= Available data =

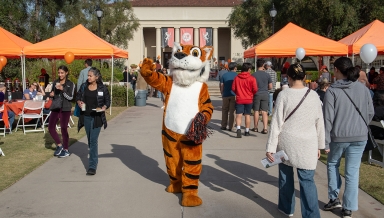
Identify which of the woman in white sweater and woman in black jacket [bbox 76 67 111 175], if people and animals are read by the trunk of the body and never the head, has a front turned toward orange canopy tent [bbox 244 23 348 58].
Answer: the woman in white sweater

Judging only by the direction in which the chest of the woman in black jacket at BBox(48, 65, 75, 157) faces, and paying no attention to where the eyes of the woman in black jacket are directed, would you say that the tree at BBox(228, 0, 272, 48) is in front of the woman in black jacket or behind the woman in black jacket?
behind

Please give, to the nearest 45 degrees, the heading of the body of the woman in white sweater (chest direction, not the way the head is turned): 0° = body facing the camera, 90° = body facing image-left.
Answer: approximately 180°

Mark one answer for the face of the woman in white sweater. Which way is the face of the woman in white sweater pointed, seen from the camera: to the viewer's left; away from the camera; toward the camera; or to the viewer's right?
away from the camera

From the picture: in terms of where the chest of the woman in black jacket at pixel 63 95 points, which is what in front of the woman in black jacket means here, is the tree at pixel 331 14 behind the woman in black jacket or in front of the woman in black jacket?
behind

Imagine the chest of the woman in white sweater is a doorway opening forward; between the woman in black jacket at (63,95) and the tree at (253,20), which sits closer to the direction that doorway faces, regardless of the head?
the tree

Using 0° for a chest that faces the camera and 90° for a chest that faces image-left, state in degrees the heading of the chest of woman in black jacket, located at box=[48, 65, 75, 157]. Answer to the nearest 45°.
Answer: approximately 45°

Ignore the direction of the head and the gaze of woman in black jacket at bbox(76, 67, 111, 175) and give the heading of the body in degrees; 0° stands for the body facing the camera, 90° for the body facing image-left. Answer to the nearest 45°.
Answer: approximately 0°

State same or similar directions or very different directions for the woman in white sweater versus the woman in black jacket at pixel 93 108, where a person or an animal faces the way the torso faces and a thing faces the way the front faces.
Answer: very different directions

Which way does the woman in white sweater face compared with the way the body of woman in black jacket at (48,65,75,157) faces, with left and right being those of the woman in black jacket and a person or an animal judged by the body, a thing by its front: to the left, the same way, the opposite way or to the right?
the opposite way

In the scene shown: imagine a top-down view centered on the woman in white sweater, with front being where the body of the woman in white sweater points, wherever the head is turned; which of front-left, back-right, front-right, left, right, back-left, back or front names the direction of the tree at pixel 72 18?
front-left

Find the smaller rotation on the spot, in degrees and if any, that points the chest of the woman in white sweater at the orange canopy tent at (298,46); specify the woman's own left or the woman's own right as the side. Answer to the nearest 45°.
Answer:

--

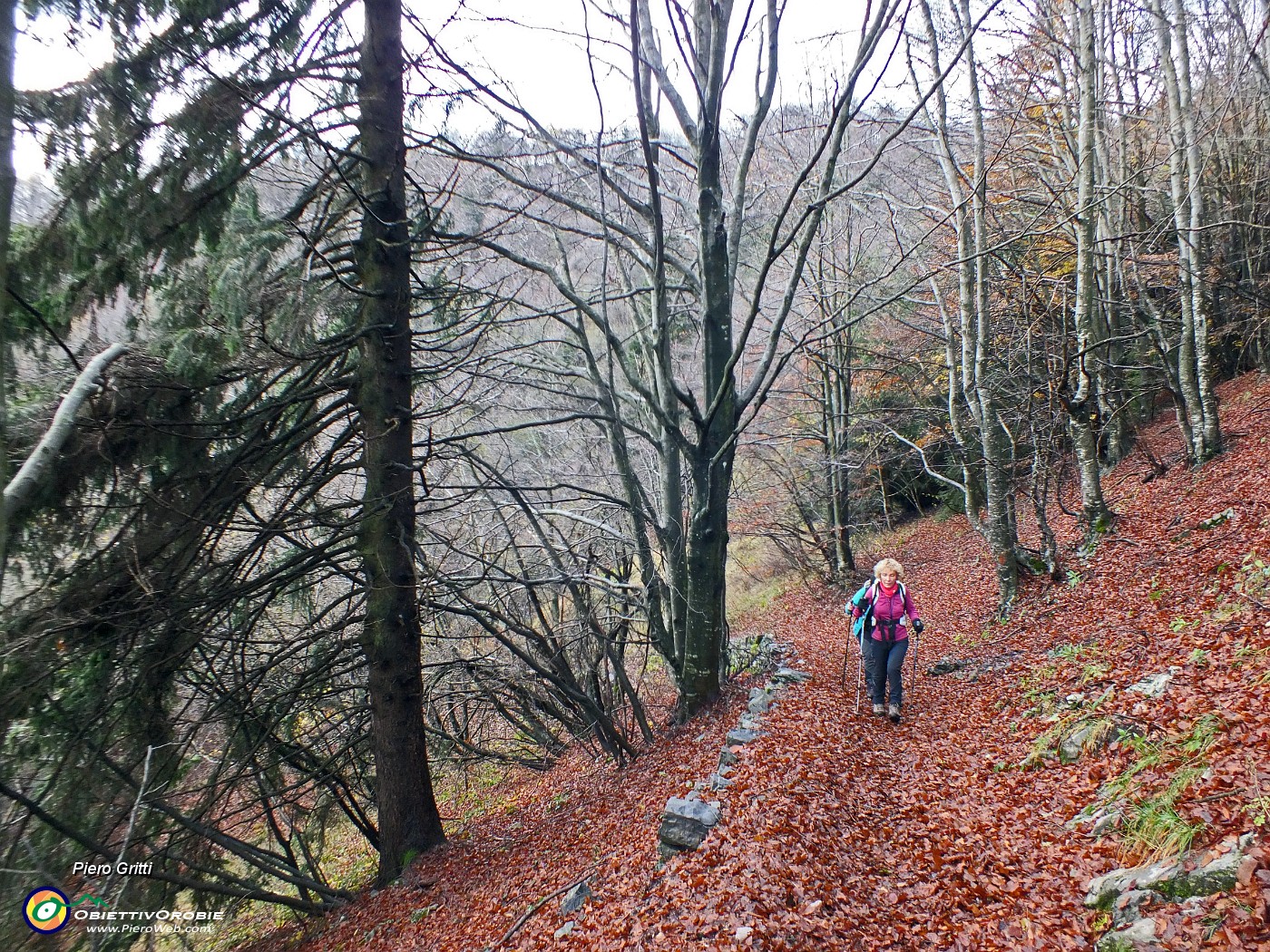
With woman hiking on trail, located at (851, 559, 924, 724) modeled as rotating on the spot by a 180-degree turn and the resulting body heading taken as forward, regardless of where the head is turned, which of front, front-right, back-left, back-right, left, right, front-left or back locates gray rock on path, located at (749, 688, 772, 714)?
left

= Task directions =
Pick out every line above that contains the word "different", and copy each one in full.

= Completed exercise =
State same or similar directions or very different directions for the woman in white sweater versus the woman in black jacket at pixel 93 108, where a person or an animal faces the way the torso faces and a thing faces the way the front faces.
Answer: very different directions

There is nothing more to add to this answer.